-- Task objective --
Can you copy each of the rows below word for word, leaving out the pictures?
*** Opening of Recorded data ***
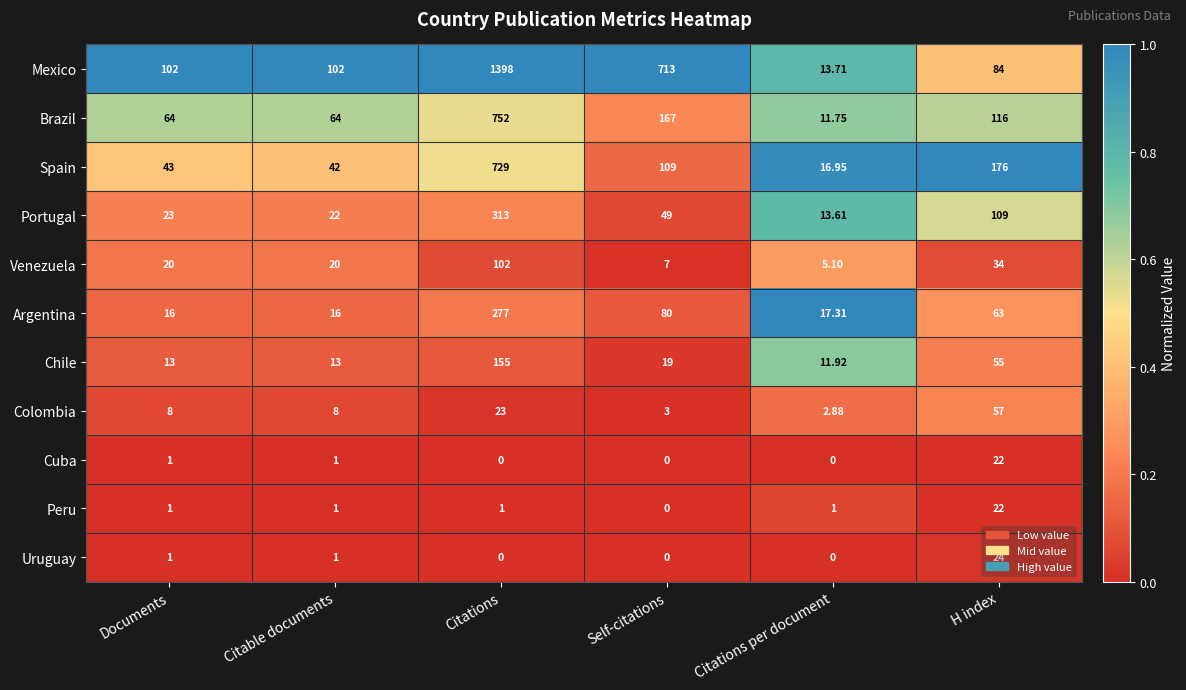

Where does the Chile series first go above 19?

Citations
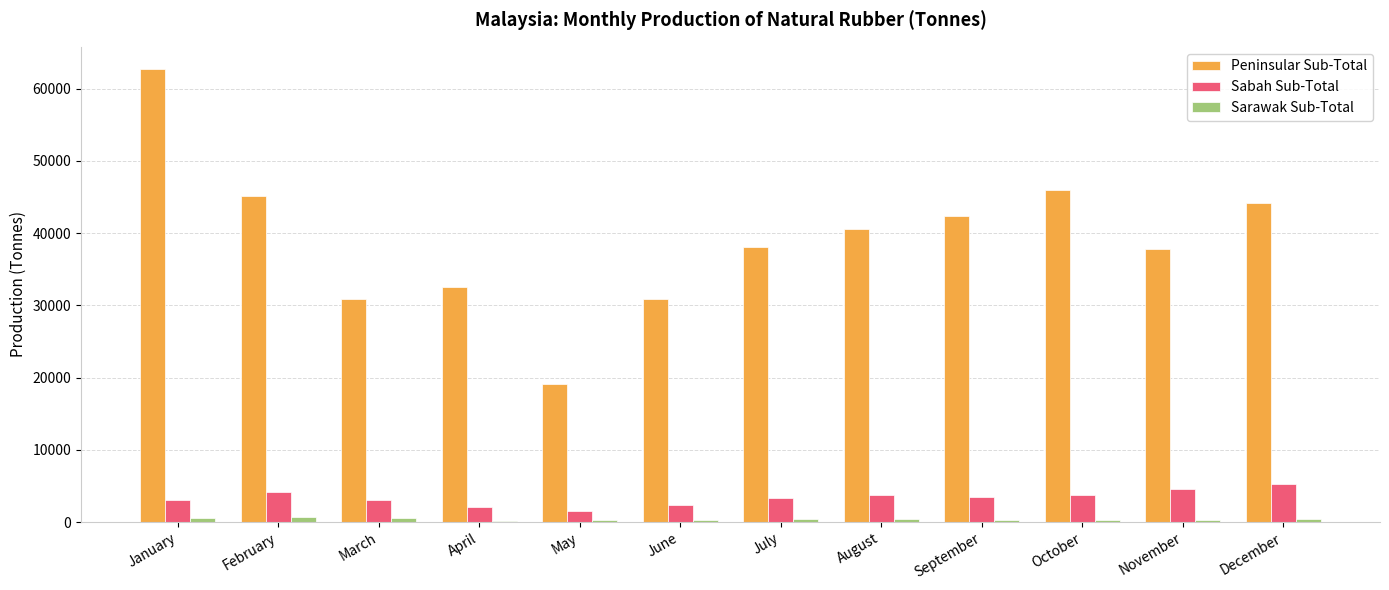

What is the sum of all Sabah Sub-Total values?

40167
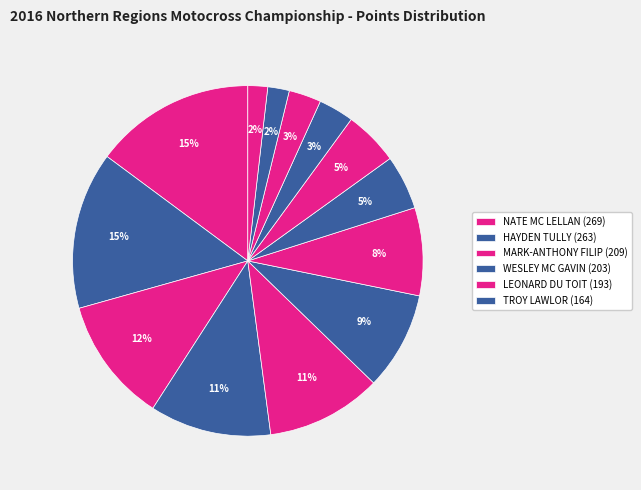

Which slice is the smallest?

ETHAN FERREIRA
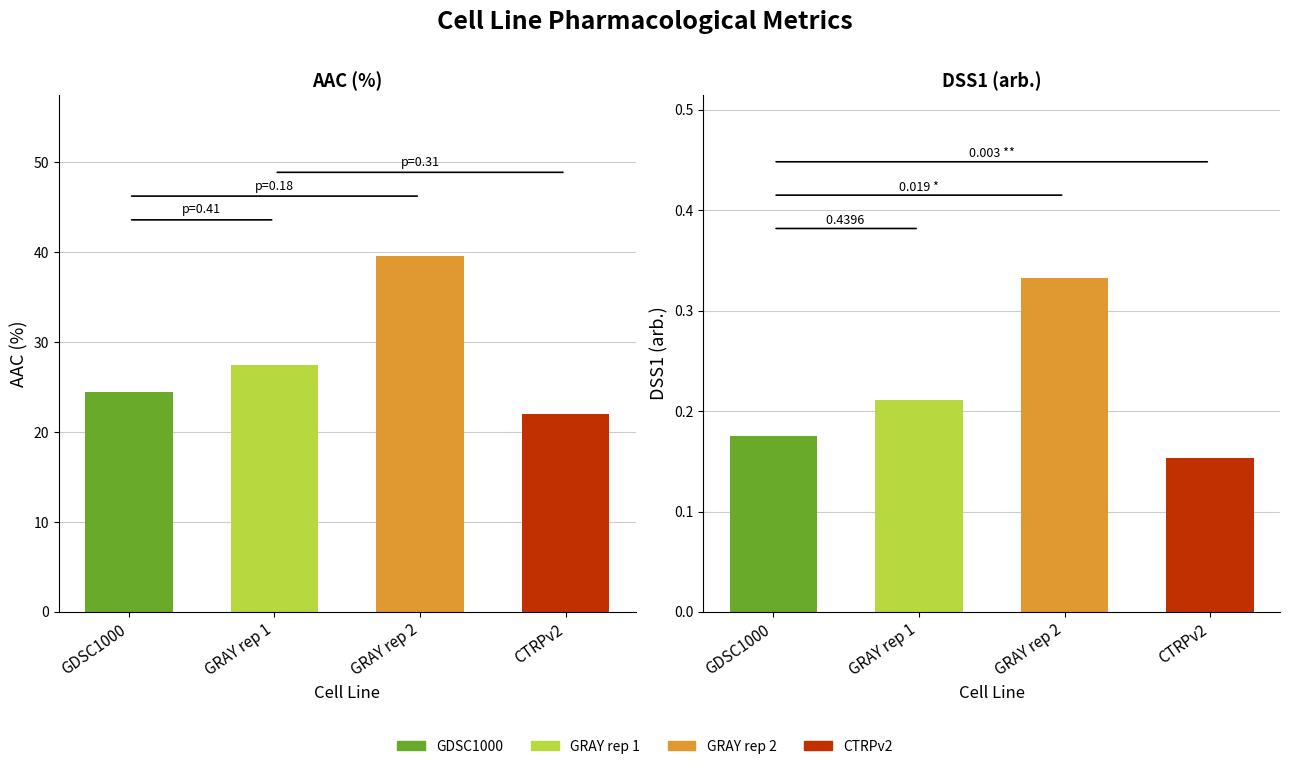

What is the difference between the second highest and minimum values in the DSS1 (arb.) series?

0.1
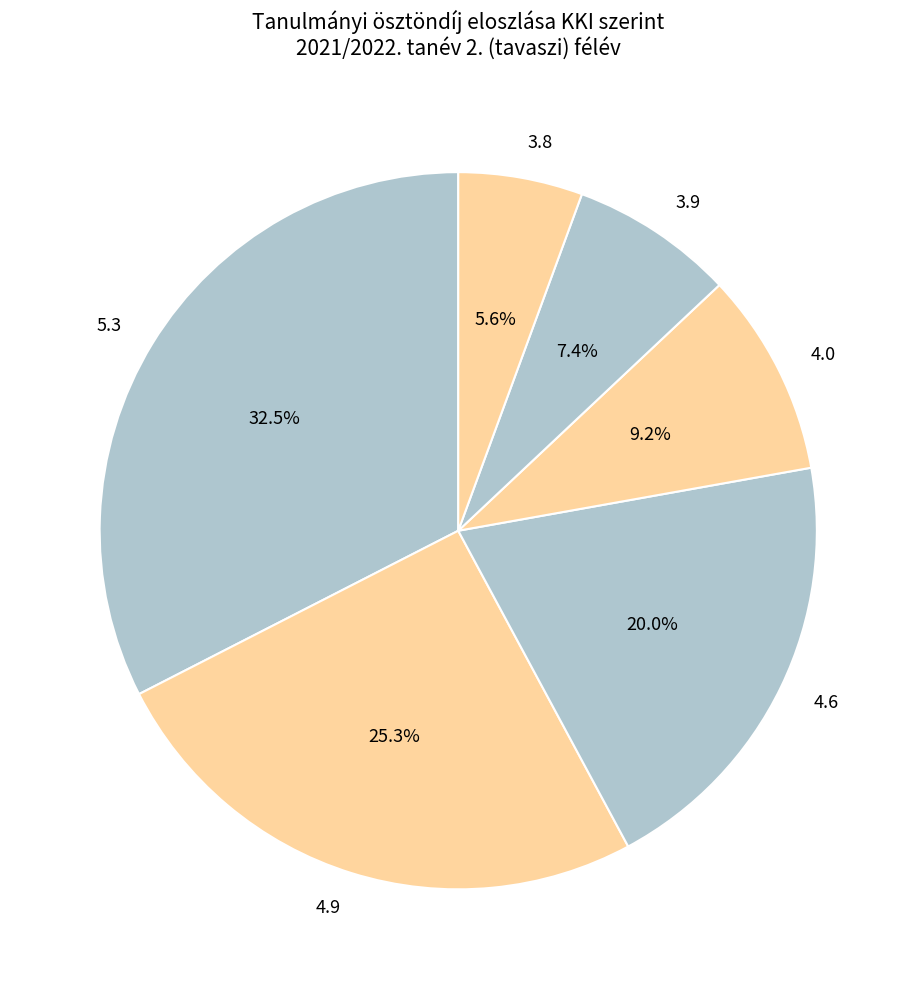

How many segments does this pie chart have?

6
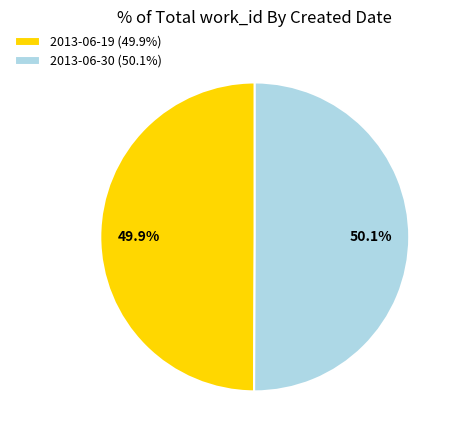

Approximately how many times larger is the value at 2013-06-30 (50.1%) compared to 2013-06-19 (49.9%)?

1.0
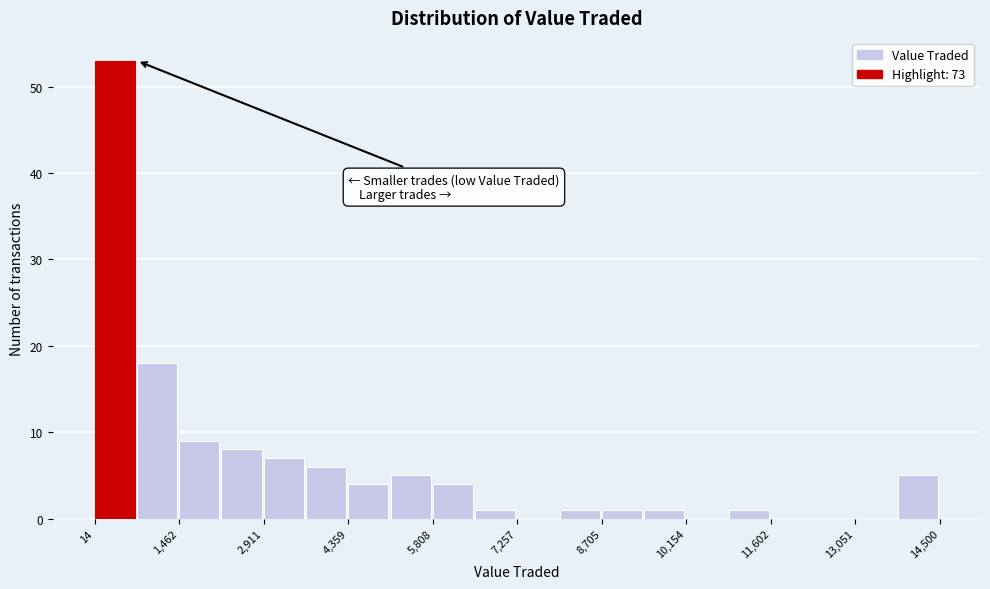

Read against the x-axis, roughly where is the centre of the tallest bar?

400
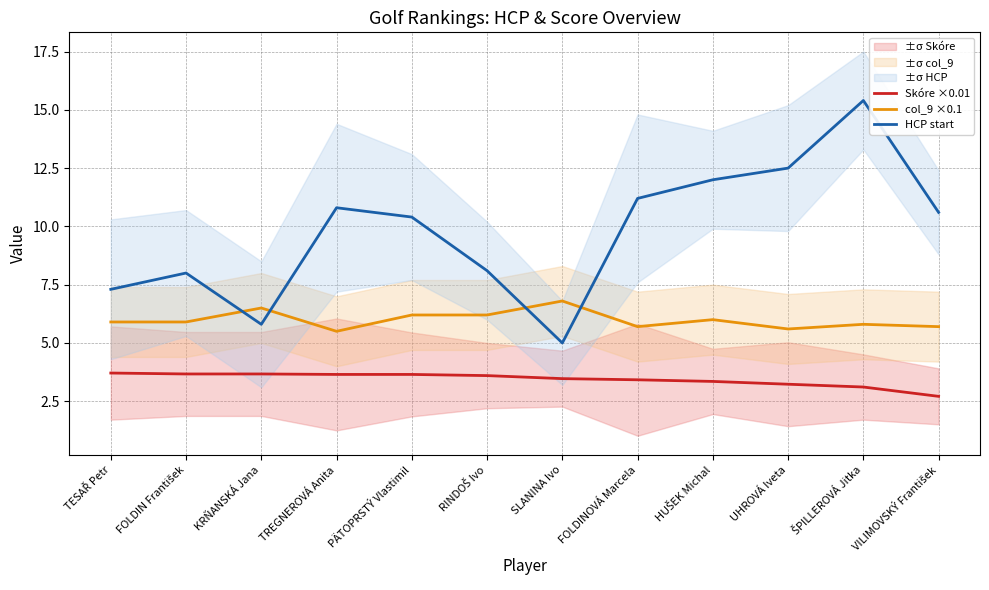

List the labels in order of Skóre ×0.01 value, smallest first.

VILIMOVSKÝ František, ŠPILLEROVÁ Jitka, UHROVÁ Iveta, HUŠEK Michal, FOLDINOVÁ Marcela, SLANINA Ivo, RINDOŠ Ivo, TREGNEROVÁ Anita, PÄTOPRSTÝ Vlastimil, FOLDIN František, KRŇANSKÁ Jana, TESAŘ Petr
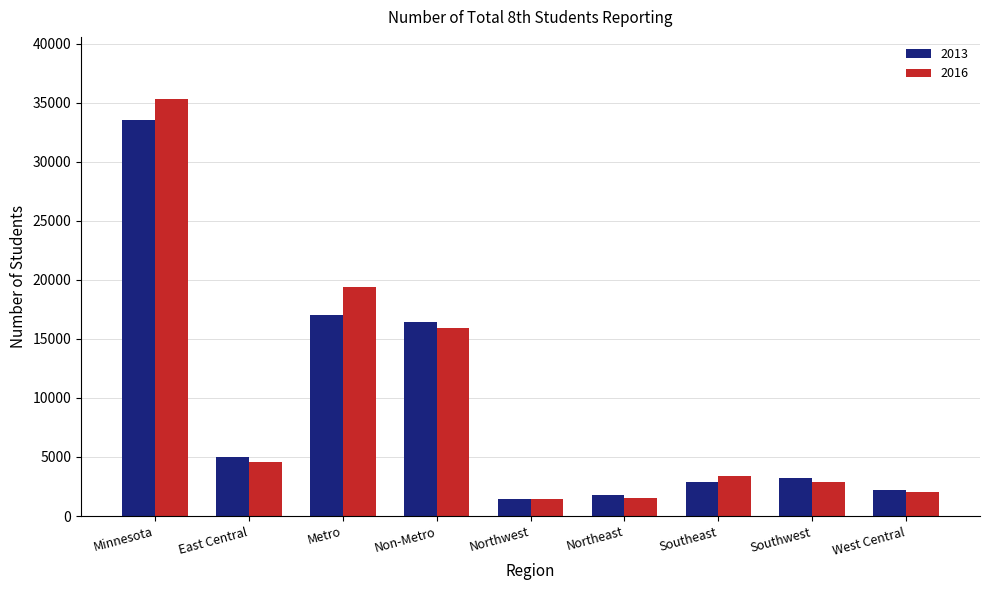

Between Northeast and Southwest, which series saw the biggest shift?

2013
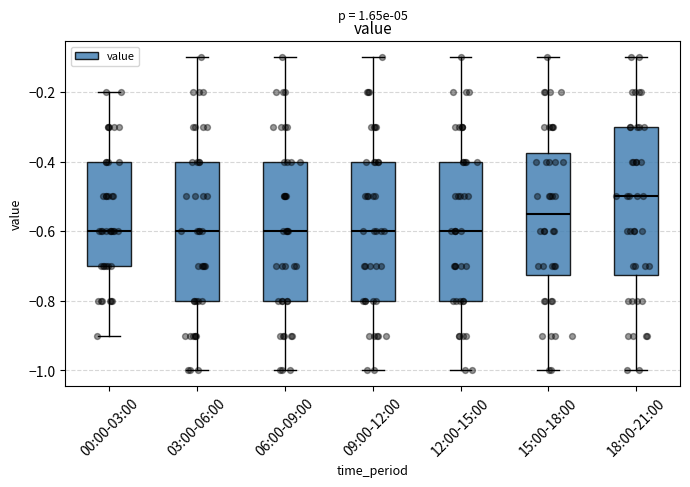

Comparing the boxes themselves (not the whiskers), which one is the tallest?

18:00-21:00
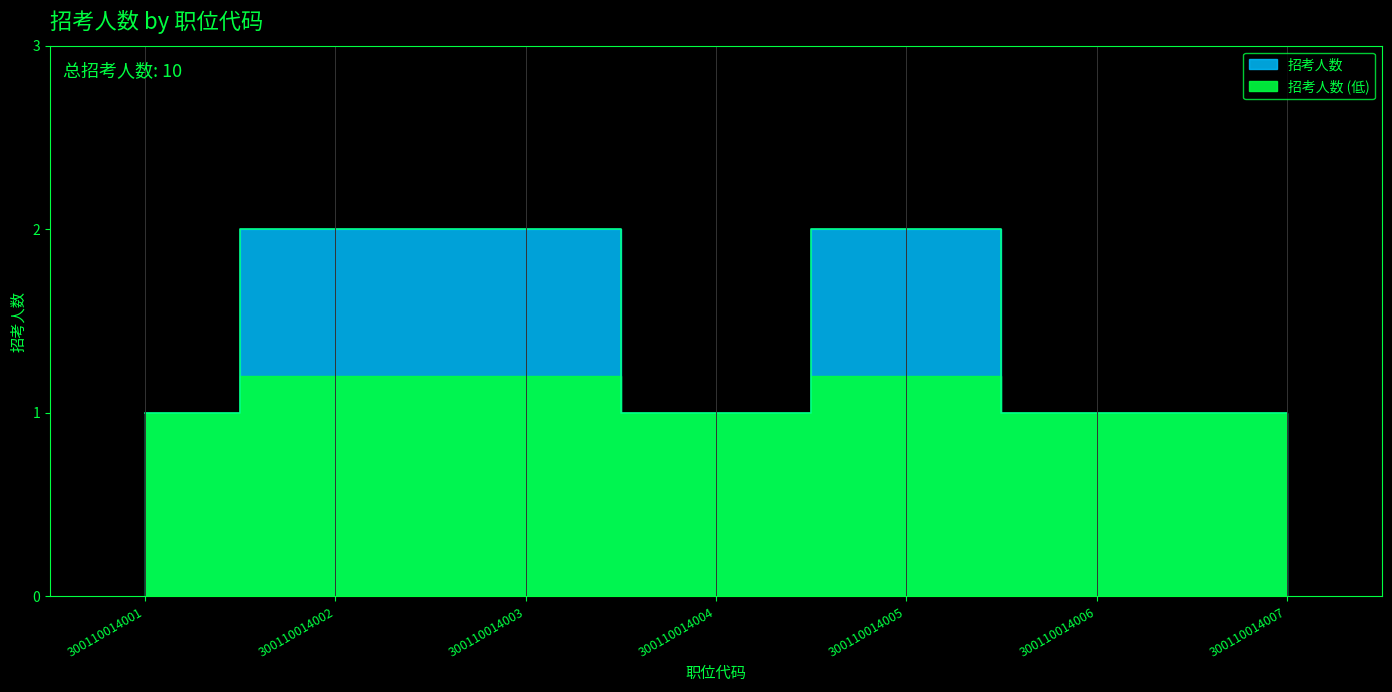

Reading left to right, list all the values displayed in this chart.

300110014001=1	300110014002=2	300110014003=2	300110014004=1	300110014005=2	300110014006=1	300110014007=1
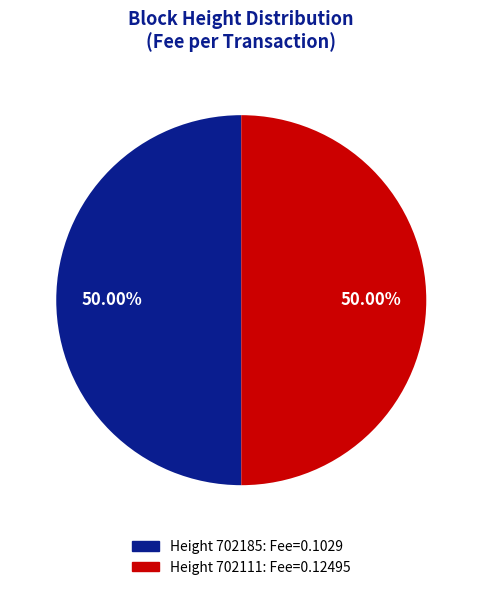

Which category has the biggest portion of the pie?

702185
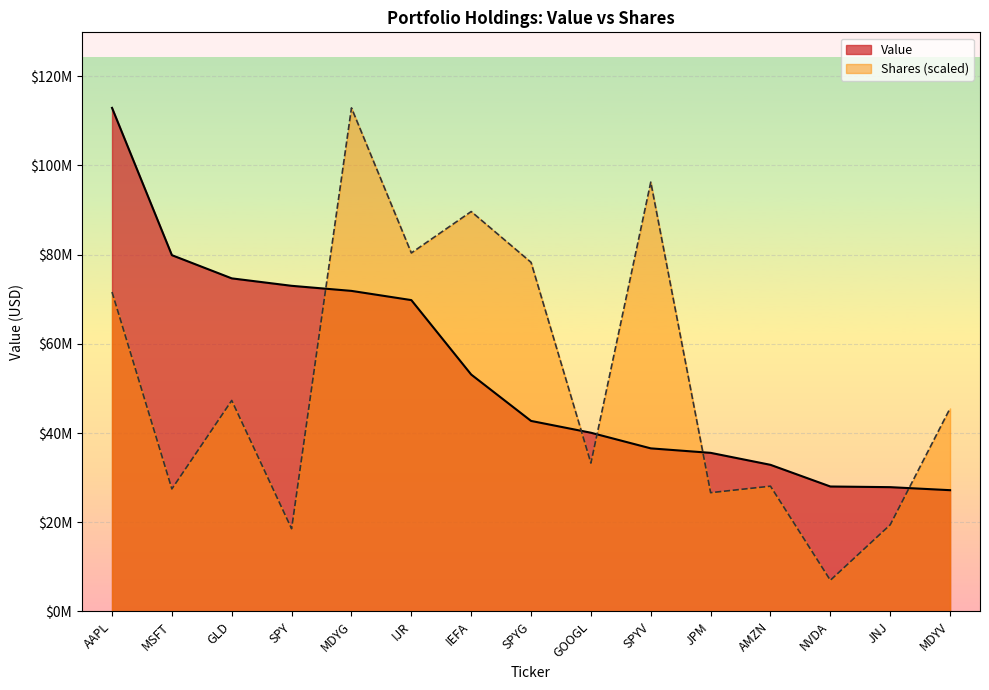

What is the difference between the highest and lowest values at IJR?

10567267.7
*** Close of Recorded data ***
-- Your solution --
Where does the Chile series first go above 19?

Citations

What is the sum of all Sabah Sub-Total values?

40167

Which slice is the smallest?

ETHAN FERREIRA

What is the difference between the second highest and minimum values in the DSS1 (arb.) series?

0.1

How many segments does this pie chart have?

6

Approximately how many times larger is the value at 2013-06-30 (50.1%) compared to 2013-06-19 (49.9%)?

1.0

Read against the x-axis, roughly where is the centre of the tallest bar?

400

List the labels in order of Skóre ×0.01 value, smallest first.

VILIMOVSKÝ František, ŠPILLEROVÁ Jitka, UHROVÁ Iveta, HUŠEK Michal, FOLDINOVÁ Marcela, SLANINA Ivo, RINDOŠ Ivo, TREGNEROVÁ Anita, PÄTOPRSTÝ Vlastimil, FOLDIN František, KRŇANSKÁ Jana, TESAŘ Petr

Between Northeast and Southwest, which series saw the biggest shift?

2013

Comparing the boxes themselves (not the whiskers), which one is the tallest?

18:00-21:00

Reading left to right, list all the values displayed in this chart.

300110014001=1	300110014002=2	300110014003=2	300110014004=1	300110014005=2	300110014006=1	300110014007=1

Which category has the biggest portion of the pie?

702185

What is the difference between the highest and lowest values at IJR?

10567267.7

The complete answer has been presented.